Emory Report

 October 6, 1997

 Volume 50, No. 7

Computer model points
to causes of slipped disk

A three-dimensional computer model of the spinal column developed earlier this year by William Hutton, a professor in the Department of Orthopaedics, and his colleagues dispels several commonly held views about the cause of prolapsed, or "slipped," spinal disks.

The model, which was compiled from scans of people's spines, took about a year and a half to construct. It takes about three-and-a-half hours to run the program on a supercomputer. The computerized model allows researchers to tinker with various parameters. "We could see what happens, for example, when you bend forward and lift a heavy weight," said Hutton.

The model helped him and his colleagues discover that-contrary to popular belief-a tear in the disk begins at the center and works its way out. Hutton compared the disk to a car tire. The hub is the fluid-filled nucleus, he said, and the thick outer ring is the anulus. It was once believed that when people bend forward the outer edge of the anulus is stretched and becomes prone to tears. "What often happens is the nucleus bursts through like a puncture in a car tire and blasts away through the anulus to leak onto the outside disk," Hutton explained.

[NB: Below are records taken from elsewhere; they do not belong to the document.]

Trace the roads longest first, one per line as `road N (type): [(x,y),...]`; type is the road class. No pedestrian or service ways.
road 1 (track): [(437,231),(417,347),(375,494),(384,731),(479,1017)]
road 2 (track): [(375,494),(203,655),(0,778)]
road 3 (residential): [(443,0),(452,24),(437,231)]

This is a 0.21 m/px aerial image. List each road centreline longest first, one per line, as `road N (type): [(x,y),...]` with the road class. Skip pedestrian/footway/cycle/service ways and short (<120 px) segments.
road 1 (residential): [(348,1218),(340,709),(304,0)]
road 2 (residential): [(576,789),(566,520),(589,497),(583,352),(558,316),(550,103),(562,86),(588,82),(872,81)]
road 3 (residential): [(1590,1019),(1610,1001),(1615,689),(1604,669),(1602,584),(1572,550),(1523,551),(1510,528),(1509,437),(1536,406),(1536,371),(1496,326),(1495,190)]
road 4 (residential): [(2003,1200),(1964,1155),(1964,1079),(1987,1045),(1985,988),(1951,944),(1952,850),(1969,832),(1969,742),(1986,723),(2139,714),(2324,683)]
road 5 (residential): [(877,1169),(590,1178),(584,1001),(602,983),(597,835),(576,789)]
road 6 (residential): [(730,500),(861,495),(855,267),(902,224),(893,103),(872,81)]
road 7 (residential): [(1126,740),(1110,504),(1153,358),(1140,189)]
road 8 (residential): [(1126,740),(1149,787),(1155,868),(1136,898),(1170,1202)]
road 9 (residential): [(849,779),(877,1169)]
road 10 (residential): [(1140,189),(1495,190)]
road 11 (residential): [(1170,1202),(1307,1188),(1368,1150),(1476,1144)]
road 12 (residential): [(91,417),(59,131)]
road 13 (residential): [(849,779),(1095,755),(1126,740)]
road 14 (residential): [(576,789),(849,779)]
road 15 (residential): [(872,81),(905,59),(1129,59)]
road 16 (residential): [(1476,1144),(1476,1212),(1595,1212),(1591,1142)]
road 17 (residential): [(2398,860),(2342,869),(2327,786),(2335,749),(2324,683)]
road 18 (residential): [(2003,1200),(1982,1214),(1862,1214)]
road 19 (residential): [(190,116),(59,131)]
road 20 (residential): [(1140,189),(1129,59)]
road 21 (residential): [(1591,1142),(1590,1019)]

Stress that exceeds the strength of the anulus fibers results in a slipped disk. This can come from bending, twisting, heavy lifting and fluid saturation of the disk. Hutton and his team found that a slipped disk is more likely to occur in the morning after disks have absorbed water and nutrients overnight. People are taller in the morning, Hutton said, because their disks have swelled during the night while they lie in sleep.

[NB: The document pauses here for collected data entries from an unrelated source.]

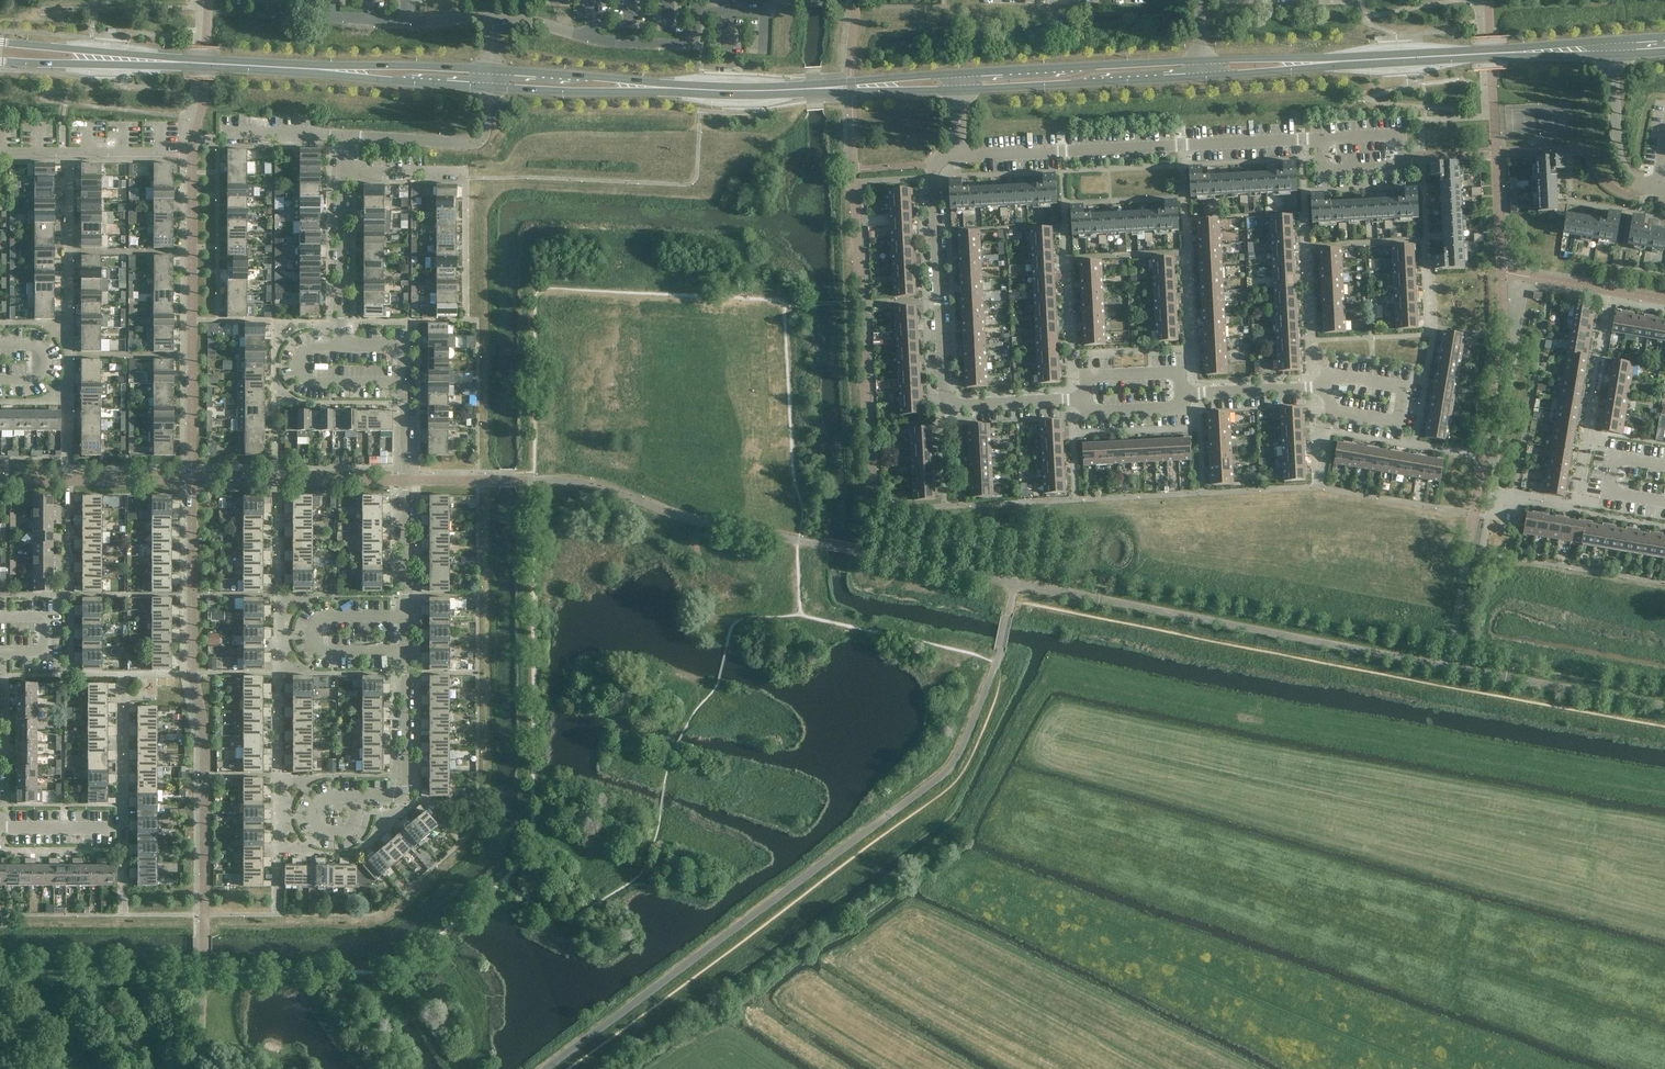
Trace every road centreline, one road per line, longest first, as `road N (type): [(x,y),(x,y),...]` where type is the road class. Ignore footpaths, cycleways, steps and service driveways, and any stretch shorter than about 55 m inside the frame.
road 1 (residential): [(1075,396),(941,403),(928,167),(961,155)]
road 2 (residential): [(961,155),(1321,141)]
road 3 (tertiary): [(1335,62),(1616,48)]
road 4 (tertiary): [(1203,60),(960,74)]
road 5 (tertiary): [(960,89),(1203,77)]
road 6 (residential): [(404,618),(406,383)]
road 7 (residential): [(404,653),(325,652),(313,632),(324,619),(404,618)]
road 8 (residential): [(343,138),(475,142),(491,126),(493,88)]
road 9 (residential): [(355,806),(404,795),(404,653)]
road 10 (residential): [(1321,389),(1339,415),(1388,424),(1403,416),(1403,393),(1395,387),(1342,378)]
road 11 (tertiary): [(174,62),(0,43)]
road 12 (tertiary): [(0,61),(174,62)]
road 13 (tertiary): [(320,70),(493,88)]
road 14 (tertiary): [(493,69),(320,70)]
road 15 (residential): [(342,344),(342,173)]
road 16 (residential): [(342,344),(301,354),(301,375),(318,384),(406,383)]
road 17 (tertiary): [(662,88),(493,69)]
road 18 (tertiary): [(493,88),(662,88)]
road 19 (residential): [(1664,191),(1641,188),(1620,151),(1616,48)]
road 20 (residential): [(161,154),(0,153)]
road 21 (tertiary): [(662,88),(822,89)]
road 22 (residential): [(343,138),(194,136)]
road 23 (tertiary): [(174,62),(320,70)]
road 24 (residential): [(1664,465),(1615,456),(1608,493),(1664,502)]
road 25 (residential): [(592,37),(688,44),(697,0)]
road 26 (tertiary): [(960,74),(822,89)]
road 27 (tertiary): [(822,89),(960,89)]
road 28 (residential): [(1075,396),(1092,415),(1172,410),(1195,392)]
road 29 (residential): [(0,656),(48,655),(48,617),(0,617)]
road 30 (tertiary): [(1203,77),(1335,62)]
road 31 (tertiary): [(1335,62),(1203,60)]
road 32 (residential): [(1195,392),(1171,376),(1090,380),(1075,396)]
road 33 (residential): [(1401,156),(1402,171),(1324,176),(1321,141)]
road 34 (residential): [(1321,389),(1195,392)]
road 35 (residential): [(342,173),(465,174)]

Disks are already under stress because they are swollen when we awake in the morning, and heavy lifting increases that stress. "If you're going to lift a piano," Hutton quipped, "wait until the afternoon."

Bending was found to cause disk injury more often than twisting. Bending creates the majority of the stress required to produce a fracture, and twisting is the "straw that breaks the camel's back," Hutton said. "It's commonly held that twisting is bad for the spine. This research showed that twisting on its own isn't terribly important."

Slipped disks seem to be a gradual process. The computer simulation revealed that failure happens when anulus fibers tear away from the bone. In the event the stress is not severe enough to cause immediate prolapse, individual fibers can be broken, and the load is redistributed among remaining fibers. If the fibers don't heal properly, the disk is susceptible to future damage, according to Hutton.